:: ABOUT THIS TASK ::
Please repeat the data exactly. Any picture in it stays out.

:: THE DATA ::
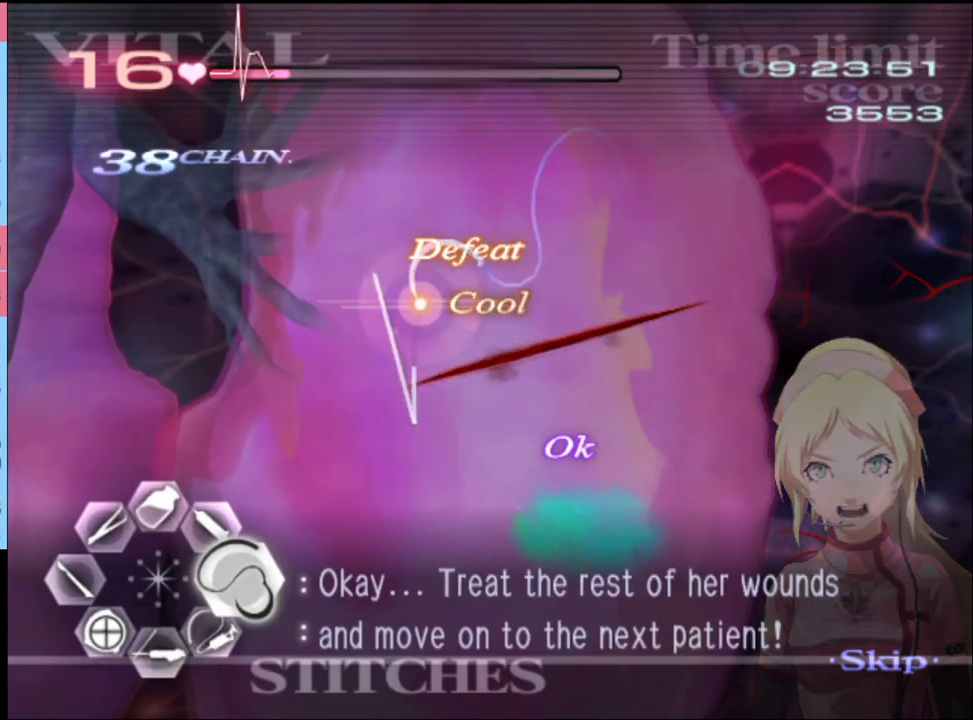
{"keys": [], "mouse": [], "events": [[400, "mouse_left", "up"], [500, "d", "up"]]}
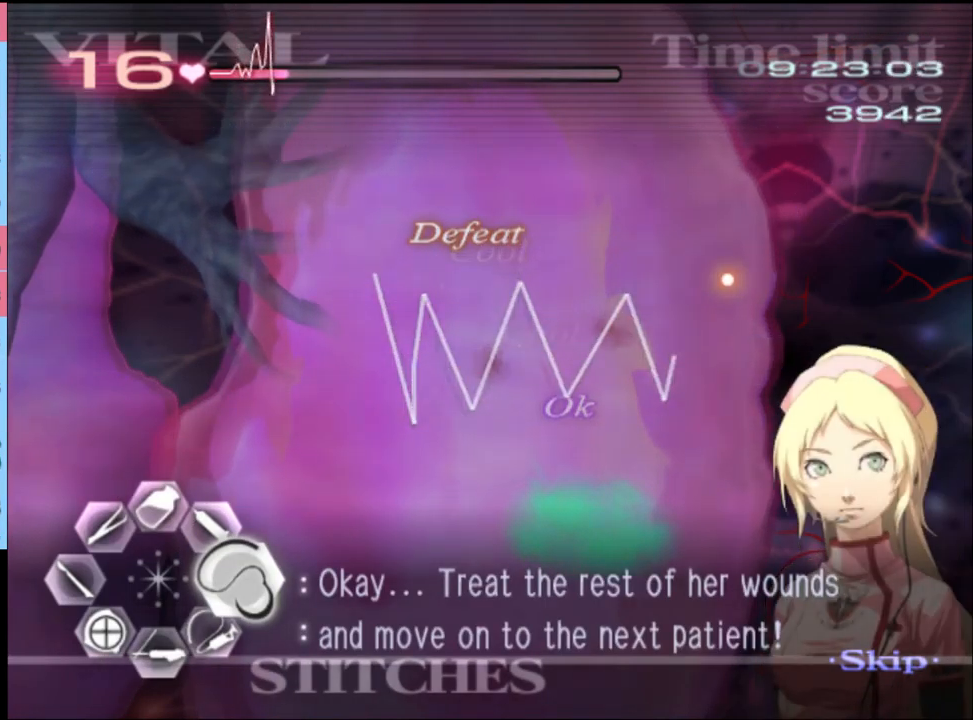
{"keys": [], "mouse": [], "events": []}
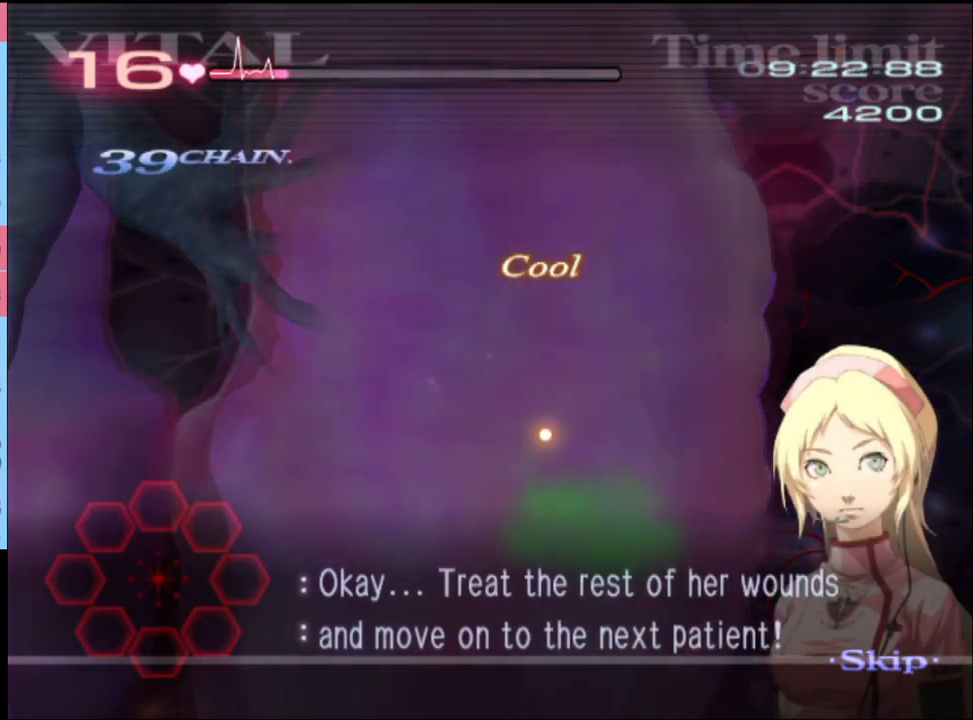
{"keys": [], "mouse": [], "events": []}
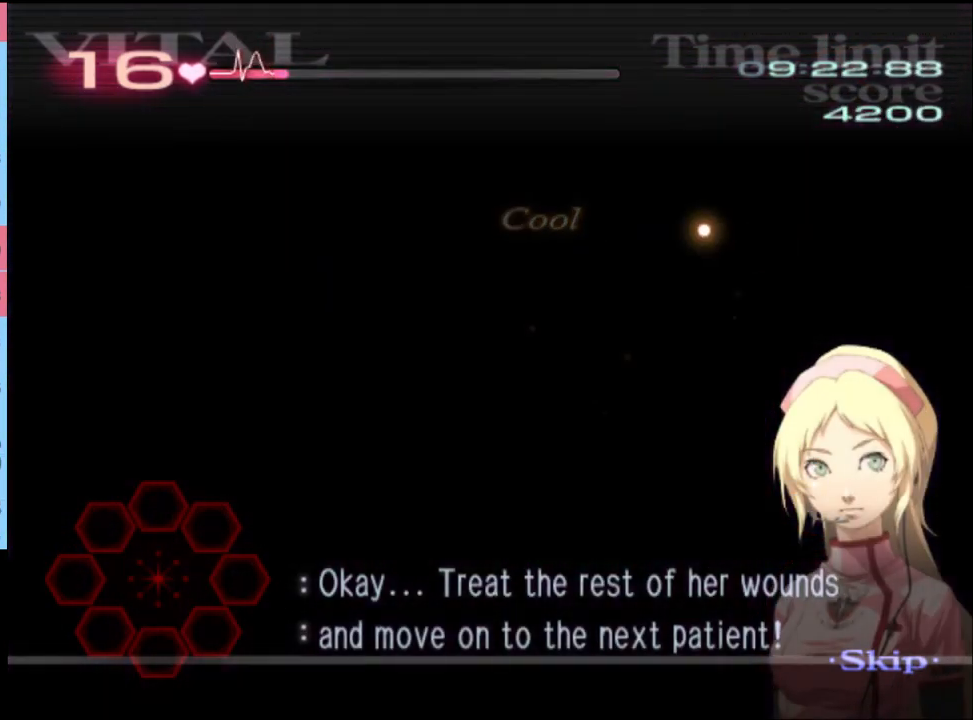
{"keys": [], "mouse": [], "events": []}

:: EXERCISE OUTPUT ::
{"keys": [], "mouse": [], "events": [[400, "mouse_left", "up"], [500, "d", "up"]]}
{"keys": [], "mouse": [], "events": []}
{"keys": [], "mouse": [], "events": []}
{"keys": [], "mouse": [], "events": []}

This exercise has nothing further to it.